A wan smile came over James Stuart’s wrinkled face. A poor broken king loves loyalty.

“Truly, Mr. Egremont, you speak as becomes a man. But know you, the greatest favor you can do me is to go over to England and maintain your estate and dignity. There is no more to be done for me. To that have I been forced to agree. But when the time comes that a blow must be struck for my son, every gentleman of condition who is on the spot to help him, is worth ten men elsewhere. So shall I give you a writing, saying you go to England at my command. Nobody will ever take you for a Whig.”

“I trust not, sir,” was Roger Egremont’s answer; and being then excused, he backed out of the King’s presence; but once outside, he ran as fast as his legs could carry him to catch Berwick, whom he saw through a window walking toward the terrace, in the misty light of a spring evening.
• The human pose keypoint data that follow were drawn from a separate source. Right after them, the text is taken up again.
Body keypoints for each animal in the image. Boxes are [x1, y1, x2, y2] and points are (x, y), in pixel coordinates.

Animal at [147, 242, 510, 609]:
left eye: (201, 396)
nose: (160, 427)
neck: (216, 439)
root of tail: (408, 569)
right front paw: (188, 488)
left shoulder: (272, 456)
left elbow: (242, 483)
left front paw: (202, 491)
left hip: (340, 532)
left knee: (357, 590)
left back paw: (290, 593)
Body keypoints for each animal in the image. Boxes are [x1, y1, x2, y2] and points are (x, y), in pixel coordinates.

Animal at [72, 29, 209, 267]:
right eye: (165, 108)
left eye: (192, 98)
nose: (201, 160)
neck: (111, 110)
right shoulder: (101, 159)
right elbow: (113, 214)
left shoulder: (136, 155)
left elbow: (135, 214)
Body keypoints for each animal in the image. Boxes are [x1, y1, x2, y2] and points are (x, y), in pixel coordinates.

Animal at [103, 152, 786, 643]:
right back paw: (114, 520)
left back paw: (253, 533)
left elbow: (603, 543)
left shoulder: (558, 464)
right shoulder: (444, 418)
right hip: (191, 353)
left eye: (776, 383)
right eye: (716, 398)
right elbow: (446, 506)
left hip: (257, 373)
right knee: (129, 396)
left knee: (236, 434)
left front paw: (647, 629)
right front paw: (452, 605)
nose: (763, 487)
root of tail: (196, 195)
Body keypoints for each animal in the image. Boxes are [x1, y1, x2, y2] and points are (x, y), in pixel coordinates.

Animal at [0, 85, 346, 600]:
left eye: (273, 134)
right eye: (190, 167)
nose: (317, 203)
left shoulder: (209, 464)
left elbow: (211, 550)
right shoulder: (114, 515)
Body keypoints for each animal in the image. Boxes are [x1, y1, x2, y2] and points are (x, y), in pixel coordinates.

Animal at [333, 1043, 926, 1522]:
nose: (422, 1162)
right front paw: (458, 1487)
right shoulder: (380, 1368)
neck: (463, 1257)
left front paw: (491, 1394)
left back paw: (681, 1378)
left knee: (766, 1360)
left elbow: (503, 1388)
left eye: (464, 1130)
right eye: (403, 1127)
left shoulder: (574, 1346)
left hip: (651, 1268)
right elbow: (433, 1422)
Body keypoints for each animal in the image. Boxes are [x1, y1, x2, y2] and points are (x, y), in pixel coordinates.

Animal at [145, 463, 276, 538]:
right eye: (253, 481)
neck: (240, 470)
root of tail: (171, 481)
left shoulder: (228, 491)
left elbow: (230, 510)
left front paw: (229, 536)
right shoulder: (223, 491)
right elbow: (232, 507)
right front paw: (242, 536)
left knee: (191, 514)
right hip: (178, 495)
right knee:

Berwick paused when he saw Roger coming. The terrace was quite deserted then, and the night was falling softly. There was still an opal sky in the west, and below them, in the meadows, the kine were going home with tinkling bells echoing sweetly over the quiet fields and vineyards.

“So you know the news about Egremont?” said Berwick, smiling.

“Yes,” replied Roger, and spoke no more, as he walked along by Berwick’s side. They were on the terrace then. A few persons were strolling about or sitting upon the benches at the parapet, but it was very quiet, with the strange stillness of twilight.

Roger heard Berwick’s grave, musical voice, but he heeded it not. His body was at St. Germains, but his heart was at Egremont. Echoing in his ears was the sound of the little river at the Dark Pool, the larks as they sang in the park in the morning and the nightingales at evening, and the calling of the dun deer, one to another, in the green heart of the woods.

“You are dreaming, man!” cried Berwick; and Roger, coming out of a veritable dream, looked about him like a man newly awakened.

“And how did my half-brother die?—God forgive him,” asked Roger; and suddenly a passionate sense of the wrongs the dead man had done him rushed over him.